# DIRECTIONS
Find every line containing "МОЛОЧНАЯ" in the records below and report the tally as a bare number.

Excerpts from a dataset
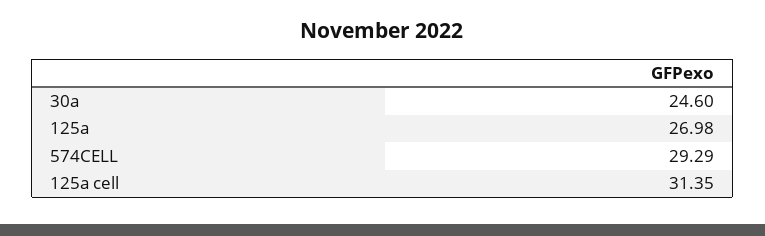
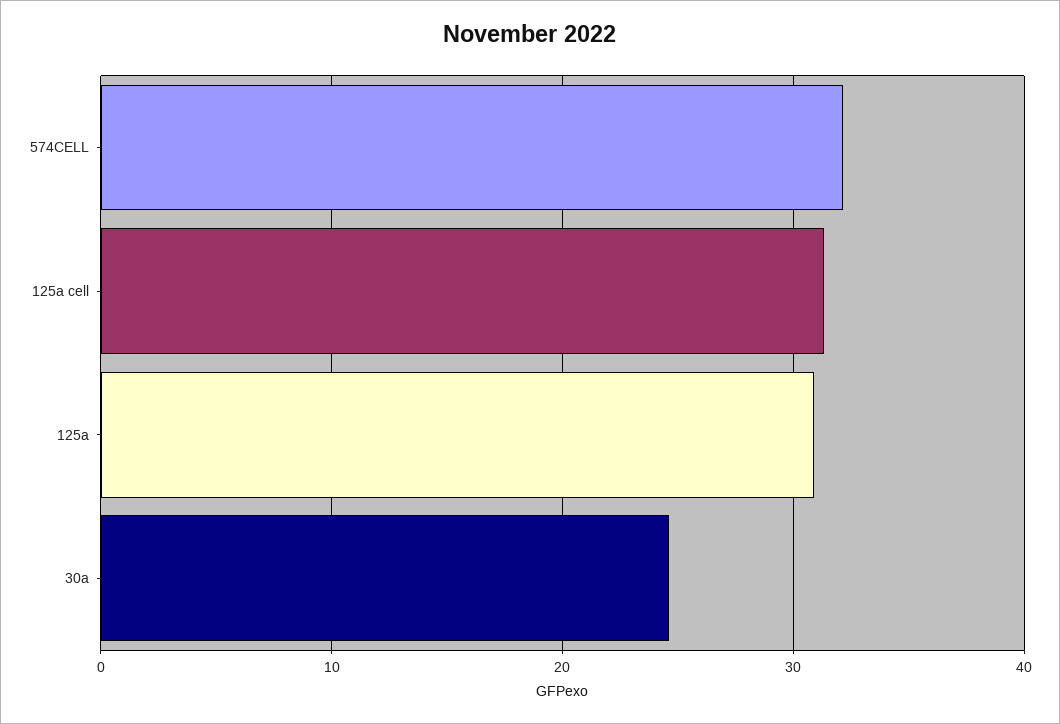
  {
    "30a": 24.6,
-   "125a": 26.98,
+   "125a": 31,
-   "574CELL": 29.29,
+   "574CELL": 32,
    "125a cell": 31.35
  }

* * *

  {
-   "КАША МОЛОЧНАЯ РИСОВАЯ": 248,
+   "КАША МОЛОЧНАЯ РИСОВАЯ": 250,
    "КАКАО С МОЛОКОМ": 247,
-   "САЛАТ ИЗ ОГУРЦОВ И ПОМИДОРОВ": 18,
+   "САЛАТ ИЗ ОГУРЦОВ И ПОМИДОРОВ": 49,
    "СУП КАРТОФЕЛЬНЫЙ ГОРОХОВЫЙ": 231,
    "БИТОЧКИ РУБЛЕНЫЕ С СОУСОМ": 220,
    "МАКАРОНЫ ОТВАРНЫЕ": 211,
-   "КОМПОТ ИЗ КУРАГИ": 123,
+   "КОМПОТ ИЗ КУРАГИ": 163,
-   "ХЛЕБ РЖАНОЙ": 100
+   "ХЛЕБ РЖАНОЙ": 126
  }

...

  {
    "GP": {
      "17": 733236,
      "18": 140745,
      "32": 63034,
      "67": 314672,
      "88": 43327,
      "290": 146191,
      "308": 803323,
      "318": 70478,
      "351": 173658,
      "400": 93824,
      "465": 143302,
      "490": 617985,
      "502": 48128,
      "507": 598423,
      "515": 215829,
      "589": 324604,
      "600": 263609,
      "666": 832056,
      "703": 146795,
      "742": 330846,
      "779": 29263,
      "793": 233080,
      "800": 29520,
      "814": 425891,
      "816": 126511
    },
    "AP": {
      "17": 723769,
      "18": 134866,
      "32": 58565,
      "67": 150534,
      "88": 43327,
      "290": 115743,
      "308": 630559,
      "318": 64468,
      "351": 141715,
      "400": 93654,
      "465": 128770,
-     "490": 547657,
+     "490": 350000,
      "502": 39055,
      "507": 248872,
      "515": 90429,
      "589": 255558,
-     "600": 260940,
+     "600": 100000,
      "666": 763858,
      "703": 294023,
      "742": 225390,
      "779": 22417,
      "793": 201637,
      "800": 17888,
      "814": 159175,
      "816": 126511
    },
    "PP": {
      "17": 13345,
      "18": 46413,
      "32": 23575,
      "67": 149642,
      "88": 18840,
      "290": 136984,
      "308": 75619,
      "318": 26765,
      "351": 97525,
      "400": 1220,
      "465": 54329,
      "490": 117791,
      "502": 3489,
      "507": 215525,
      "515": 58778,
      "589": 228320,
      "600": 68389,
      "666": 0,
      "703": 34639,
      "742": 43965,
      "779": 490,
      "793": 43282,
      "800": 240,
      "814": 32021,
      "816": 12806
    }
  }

# RESULT OF THIS TASK
2